Here is the code I used to generate the bloom filters:
public class BloomFilter {
private BitSet filter;
private int size;
private int hfNum;
private int prime;
private double fp = 232000; //One false positive every fp items
public BloomFilter(int count) {
size = (int)Math.ceil(Math.ceil(((double)-count) * Math.log(1/fp))/(Math.pow(Math.log(2),2)));
hfNum = (int)Math.ceil(((this.size / count) * Math.log(2)));
//size = (int)Math.ceil((hfNum * count) / Math.log(2.0));
filter = new BitSet(size);
System.out.println("Initialized filter with " + size + " positions and " + hfNum + " hash functions.");
}
public BloomFilter extraSecure(int count) {
return new BloomFilter(count, true);
}
private BloomFilter(int count, boolean x) {
size = (int)Math.ceil((((double)-count) * Math.log(1/fp))/(Math.pow(Math.log(2),2)));
hfNum = (int)Math.ceil(((this.size / count) * Math.log(2)));
prime = findPrime();
size = prime * hfNum;
filter = new BitSet(prime * hfNum);
System.out.println("Initialized filter with " + size + " positions and " + hfNum + " hash functions.");
}
public void add(String in) {
filter.set(getMurmur(in), true);
filter.set(getBlake(in), true);
if(this.hfNum > 2) {
for(int i = 3; i <= (hfNum); i++) {
filter.set(getHash(in, i));
}
}
}
public boolean check(String in) {
if(!filter.get(getMurmur(in)) || !filter.get(getBlake(in))) {
return false;
}
for(int i = 3; i <= hfNum; i++) {
if(!filter.get(getHash(in, i))) {
return false;
}
}
return true;
}
private int getMurmur(String in) {
int temp = murmur(in) % (size);
if(temp < 0) {
temp = temp * -1;
}
return temp;
}
private int getBlake(String in) {
int temp = new BigInteger(blake256(in), 16).intValue() % (size);
if(temp < 0) {
temp = temp * -1;
}
return temp;
}
private int getHash(String in, int i) {
int temp = ((getMurmur(in)) + (i * getBlake(in))) % size;
return temp;
}
private int findPrime() {
int temp;
int test = size;
while((test * hfNum) > size ) {
temp = test - 1;
while(!isPrime(temp)) {
temp--;
}
test = temp;
}
if((test * hfNum) < this.size) {
test++;
while(!isPrime(test)) {
test++;
}
}
return test;
}
private static boolean isPrime(int num) {
if (num < 2) return false;
if (num == 2) return true;
if (num % 2 == 0) return false;
for (int i = 3; i * i <= num; i += 2)
if (num % i == 0) return false;
return true;
}
@Override
public String toString() {
final StringBuilder buffer = new StringBuilder(size);
IntStream.range(0, size).mapToObj(i -> filter.get(i) ? '1' : '0').forEach(buffer::append);
return buffer.toString();
}
}
Here is the code I'm using to test it:
public static void main(String[] args) throws Exception {
int z = 0;
int times = 10;
while(z < times) {
z++;
System.out.print("\r");
System.out.print(z);
BloomFilter test = new BloomFilter(4000);
SecureRandom random = SecureRandom.getInstance("SHA1PRNG");
for(int i = 0; i < 4000; i++) {
test.add(blake256(Integer.toString(random.nextInt())));
}
int temp = 0;
int count = 1;
while(!test.check(blake512(Integer.toString(temp)))) {
temp = random.nextInt();
count++;
}
if(z == (times)) {
Files.write(Paths.get("counts.txt"), (Integer.toString(count)).getBytes(), StandardOpenOption.APPEND);
}else {
Files.write(Paths.get("counts.txt"), (Integer.toString(count) + ",").getBytes(), StandardOpenOption.APPEND);
}
if(z == 1) {
Files.write(Paths.get("counts.txt"), (Integer.toString(count) + ",").getBytes());
}
}
}
I expect to get a value relatively close to the fp variable in the bloom filter class, but instead I frequently get half that. Anyone know what I'm doing wrong, or if this is normal?

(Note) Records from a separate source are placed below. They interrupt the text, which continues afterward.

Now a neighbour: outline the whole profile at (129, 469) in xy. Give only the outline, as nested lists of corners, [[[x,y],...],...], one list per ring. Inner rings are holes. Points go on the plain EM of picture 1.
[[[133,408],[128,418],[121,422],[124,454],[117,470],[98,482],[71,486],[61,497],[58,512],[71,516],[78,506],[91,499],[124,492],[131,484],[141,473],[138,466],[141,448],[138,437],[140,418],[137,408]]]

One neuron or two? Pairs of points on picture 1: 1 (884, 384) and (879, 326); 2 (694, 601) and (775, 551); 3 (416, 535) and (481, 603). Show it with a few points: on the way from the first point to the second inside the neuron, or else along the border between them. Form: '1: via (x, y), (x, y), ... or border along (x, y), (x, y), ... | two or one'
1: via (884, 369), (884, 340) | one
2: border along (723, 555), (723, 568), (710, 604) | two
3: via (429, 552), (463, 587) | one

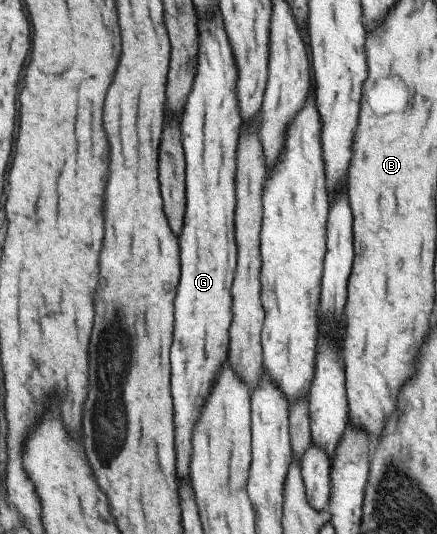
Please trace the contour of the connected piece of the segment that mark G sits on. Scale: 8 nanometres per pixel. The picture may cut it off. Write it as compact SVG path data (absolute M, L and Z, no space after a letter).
M221 16L213 20L199 20L199 46L197 46L197 76L193 80L191 96L187 96L179 130L185 154L185 222L179 236L179 260L181 260L181 280L177 284L177 294L173 302L175 322L173 322L173 346L169 352L171 362L171 396L173 396L173 424L175 424L175 470L177 478L189 478L189 458L191 458L191 430L197 420L199 408L203 406L209 388L227 358L227 330L231 324L231 296L229 286L235 272L235 242L233 242L233 208L235 208L235 144L239 134L239 114L235 98L235 62L231 48L227 44L225 32L221 28Z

EDIT: To show what I mean by high error rates, when I run the code on a filter initialized with count 4000 and fp 232000, this was the output in terms of how many numbers the filter had to run through before it found a false positive:
158852,354114,48563,76875,156033,82506,61294,2529,82008,32624
This was generated using the extraSecure() method for initialization, and repeated 10 times to generate these 10 numbers; all but one of them took less than 232000 generated values to find a false positive. The average of the 10 is about 105540, and that's common no matter how many times I repeat this test.
Looking at the values it found, the fact that it found a false positive after only generating 2529 numbers is a huge issue for me, considering I'm adding 4000 data points.